Pourtant, vous pourrez être le plus convaincant des convaincus et affirmer avec certitude ce qu’il faut de bonne terre et d’ingrédients pour bien faire pousser les végétaux; nous avons tous vu, et contre toutes attentes, cette fleur fragile jaillir d’une fissure dans le trottoir en plein centre-ville. Cette petite fleur a de quoi ébranler nos plus solides convictions et toutes nos croyances sur la fatalité de la vie. Lorsque nous la croisons, cette petite fleur, elle jette un éclairage sur nos obscurités, nos zones d’ombres, nos enfermements… Elle nous révèle des choses que nous aurions préféré laisser dans l’obscurité : « Ce que l’on ne voit pas ne fait pas de mal! » Malgré nos œillères, cette petite fleur nous rappelle que la vie prend sa place et son temps dans un ordre qui n’est pas celui que nous suivons. Elle nous rappelle que nous sommes sur la fausse route à peiner comme nous le faisons. Que malgré nos structures de béton, la vie est plus forte que tout. Elle ne s’enferme pas.

La vie prend son temps, s’étire longuement, savoure, contemple, file doucement, s’épanouit d’un rien. La vie est présence. Tout y baigne. On ne peut y échapper. Même dans la plus profonde de nos psychoses, la vie demeure. Elle est à l’image de ce que décrit l’allégorie de la caverne de Platon : celui qui désire l’étreindre devra sortir de son obscurité, de son repli sur soi. Il devra aller jouer dehors! La vie est bien plus qu’un jeu d’ombre sur l’écran de nos télévisions. Il faut sortir pour l’apprécier pleinement.

L’expression sortir de l’ombre, ou même de nos obscurités, ne vous est pas inconnue et vous savez certainement mieux que quiconque ce qu’elle peut signifier pour vous. On peut toutefois s’entendre pour dire qu’en se lançant dans une telle aventure, il y a quelque chose qui invite à vaincre ses démons intérieurs et ses peurs, laisser tomber ses idées toutes faites, abandonner ses croyances étouffantes, oublier ses préjugés, défaire les liens d’un ego sans borne… Ce qui est à retenir, et il n’y pas à en douter, c’est que pour en sortir : il faut quitter. Le déplacement est nécessaire. Rien n’arrivera si on ne quitte pas. Pour sortir de l’obscurité, il faut délibérément la quitter et se mettre en route vers la lumière.

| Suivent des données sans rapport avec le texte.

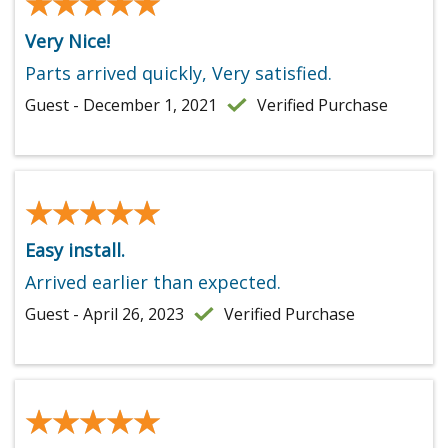
★★★★★
★★★★★
Very Nice!
Parts arrived quickly, Very satisfied.
Guest - December 1, 2021
Verified Purchase
★★★★★
★★★★★
Easy install.
Arrived earlier than expected.
Guest - April 26, 2023
Verified Purchase
★★★★★
★★★★★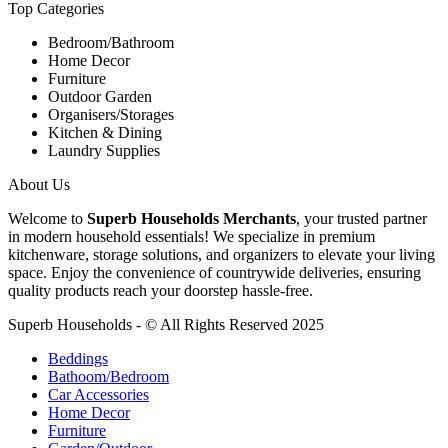
Top Categories
Bedroom/Bathroom
Home Decor
Furniture
Outdoor Garden
Organisers/Storages
Kitchen & Dining
Laundry Supplies
About Us
Welcome to
Superb Households Merchants
, your trusted partner
in modern household essentials! We specialize in premium
kitchenware, storage solutions, and organizers to elevate your living
space. Enjoy the convenience of countrywide deliveries, ensuring
quality products reach your doorstep hassle-free.
Superb Households - © All Rights Reserved 2025
Beddings
Bathoom/Bedroom
Car Accessories
Home Decor
Furniture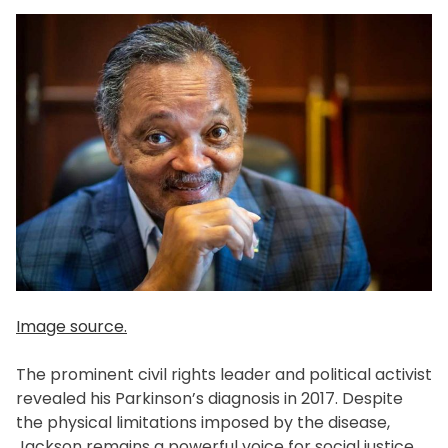
Image source.
The prominent civil rights leader and political activist
revealed his Parkinson’s diagnosis in 2017. Despite
the physical limitations imposed by the disease,
Jackson remains a powerful voice for social justice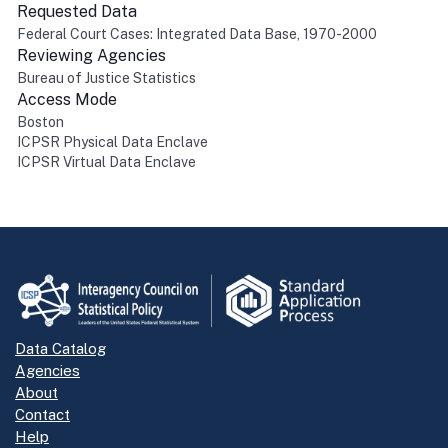
Requested Data
Federal Court Cases: Integrated Data Base, 1970-2000
Reviewing Agencies
Bureau of Justice Statistics
Access Mode
Boston
ICPSR Physical Data Enclave
ICPSR Virtual Data Enclave
Return to top
Data Catalog
Agencies
About
Contact
Help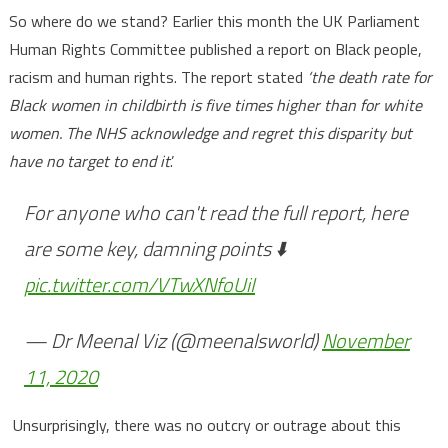
So where do we stand? Earlier this month the UK Parliament
Human Rights Committee published a report on Black people,
racism and human rights. The report stated
‘the death rate for
Black women in childbirth is five times higher than for white
women. The NHS acknowledge and regret this disparity but
have no target to end it
.’
For anyone who can't read the full report, here
are some key, damning points ⬇️
pic.twitter.com/VTwXNfoUiI
— Dr Meenal Viz (@meenalsworld)
November
11, 2020
Unsurprisingly, there was no outcry or outrage about this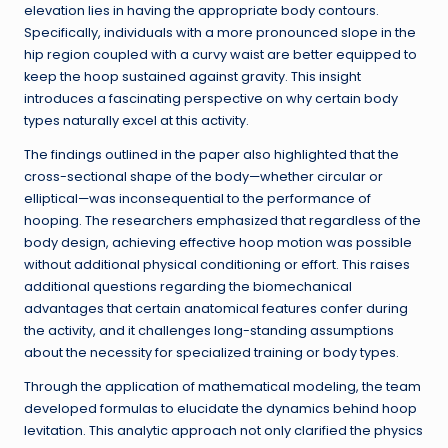
elevation lies in having the appropriate body contours.
Specifically, individuals with a more pronounced slope in the
hip region coupled with a curvy waist are better equipped to
keep the hoop sustained against gravity. This insight
introduces a fascinating perspective on why certain body
types naturally excel at this activity.
The findings outlined in the paper also highlighted that the
cross-sectional shape of the body—whether circular or
elliptical—was inconsequential to the performance of
hooping. The researchers emphasized that regardless of the
body design, achieving effective hoop motion was possible
without additional physical conditioning or effort. This raises
additional questions regarding the biomechanical
advantages that certain anatomical features confer during
the activity, and it challenges long-standing assumptions
about the necessity for specialized training or body types.
Through the application of mathematical modeling, the team
developed formulas to elucidate the dynamics behind hoop
levitation. This analytic approach not only clarified the physics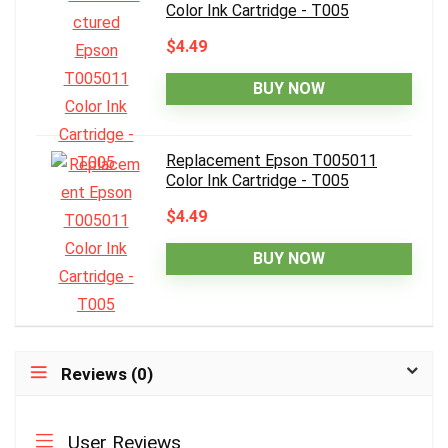
Color Ink Cartridge - T005
$4.49
BUY NOW
Replacement Epson T005011
Color Ink Cartridge - T005
$4.49
BUY NOW
Reviews (0)
User Reviews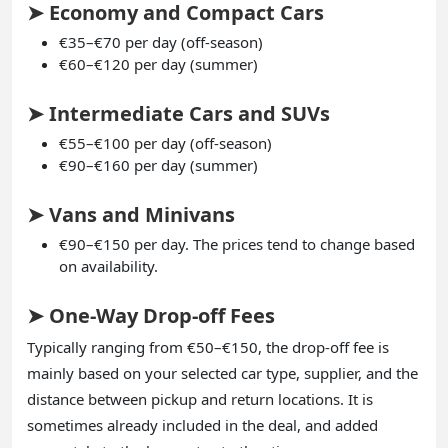
➤ Economy and Compact Cars
€35–€70 per day (off-season)
€60–€120 per day (summer)
➤ Intermediate Cars and SUVs
€55–€100 per day (off-season)
€90–€160 per day (summer)
➤ Vans and Minivans
€90–€150 per day. The prices tend to change based
on availability.
➤ One-Way Drop-off Fees
Typically ranging from €50–€150, the drop-off fee is
mainly based on your selected car type, supplier, and the
distance between pickup and return locations. It is
sometimes already included in the deal, and added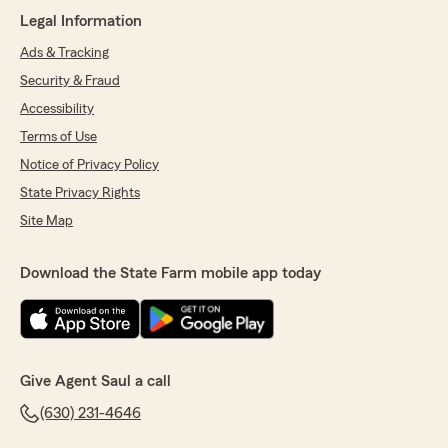
Legal Information
Ads & Tracking
Security & Fraud
Accessibility
Terms of Use
Notice of Privacy Policy
State Privacy Rights
Site Map
Download the State Farm mobile app today
Give Agent Saul a call
(630) 231-4646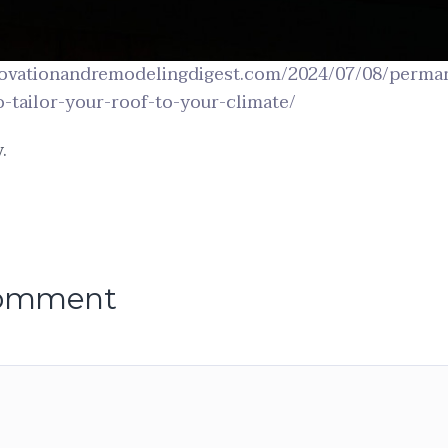
ovationandremodelingdigest.com/2024/07/08/perman
-tailor-your-roof-to-your-climate/
.
comment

Pour l’aveugle, cette image n’est certainement pas la meilleure et peut sembler exclusive. Ce n’est pas le but de cette réflexion. Marcher vers la lumière suggère tendre vers la vérité de ce qui fait vivre, de ce qui est juste. Se donner comme référence la force vivante qui nous anime et travailler de concert avec elle pour que tout vive. Un parcours où je m’inscris en cheminement avec l’autre dans la Vie. « Je » n’est jamais seul, ni par lui-même, il s’accomplit dans le mouvement de cette interrelation.

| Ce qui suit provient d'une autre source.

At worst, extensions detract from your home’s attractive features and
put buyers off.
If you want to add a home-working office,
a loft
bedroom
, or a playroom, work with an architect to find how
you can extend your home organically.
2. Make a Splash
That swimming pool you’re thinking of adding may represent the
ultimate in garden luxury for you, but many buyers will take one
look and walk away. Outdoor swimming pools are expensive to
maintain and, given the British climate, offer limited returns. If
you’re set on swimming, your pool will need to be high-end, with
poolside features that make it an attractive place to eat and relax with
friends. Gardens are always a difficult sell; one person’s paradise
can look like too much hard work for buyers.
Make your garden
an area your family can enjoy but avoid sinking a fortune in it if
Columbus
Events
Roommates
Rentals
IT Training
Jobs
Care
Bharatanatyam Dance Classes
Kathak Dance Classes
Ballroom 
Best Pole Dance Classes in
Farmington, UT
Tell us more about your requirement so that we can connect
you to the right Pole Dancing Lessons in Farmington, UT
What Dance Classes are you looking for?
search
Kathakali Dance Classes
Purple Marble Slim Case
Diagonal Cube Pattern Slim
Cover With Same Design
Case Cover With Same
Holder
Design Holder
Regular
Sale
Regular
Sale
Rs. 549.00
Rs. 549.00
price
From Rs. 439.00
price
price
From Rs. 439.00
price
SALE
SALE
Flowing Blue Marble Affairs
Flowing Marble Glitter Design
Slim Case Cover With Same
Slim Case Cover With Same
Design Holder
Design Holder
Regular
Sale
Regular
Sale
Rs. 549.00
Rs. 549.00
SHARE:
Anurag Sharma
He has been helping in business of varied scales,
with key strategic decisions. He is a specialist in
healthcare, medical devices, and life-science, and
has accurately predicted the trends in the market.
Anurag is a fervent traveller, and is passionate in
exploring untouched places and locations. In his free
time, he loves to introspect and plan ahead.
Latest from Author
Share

En ce moment, alors que la lumière est à son plus bas et que nous sommes parvenus au moment le plus sombre. À l’heure où nous vivons chacun pour soi, prisonniers de nous-mêmes. À l’heure où notre société fait la propagande de l’individu-consommateur et objet de consommation. À l’heure où la radicalité fait rage et qu’il n’y a plus de place pour nuancer. À l’heure où tout peut sembler perdu. Serons-nous prêts à quitter l’obscurité pour entrer dans la lumière de la Vie et vivre pleinement? Je nous le souhaite. Le plus beau cadeau que l’on puisse se faire c’est de se laisser éclairer : voir la vérité sur soi et sur le monde qui nous entoure. Celle qui nous rappelle que personne ne désire vivre dans l’angoisse et l’anxiété, dans la peur et l’oppression, dans l’agression et la manipulation. Celle qui nous rappelle que nous voulons être aimés, que nous avons besoin d’amour, et que nous avons beaucoup à offrir. Le percevoir, c’est déjà être en route.

Prenons soin les uns des autres dans ce parcours vers la lumière. Même si la joie est grande, la route n’est pas toujours facile.

Joyeuse fête de la lumière! Joyeux Noël! Joyeux Pèlerinage!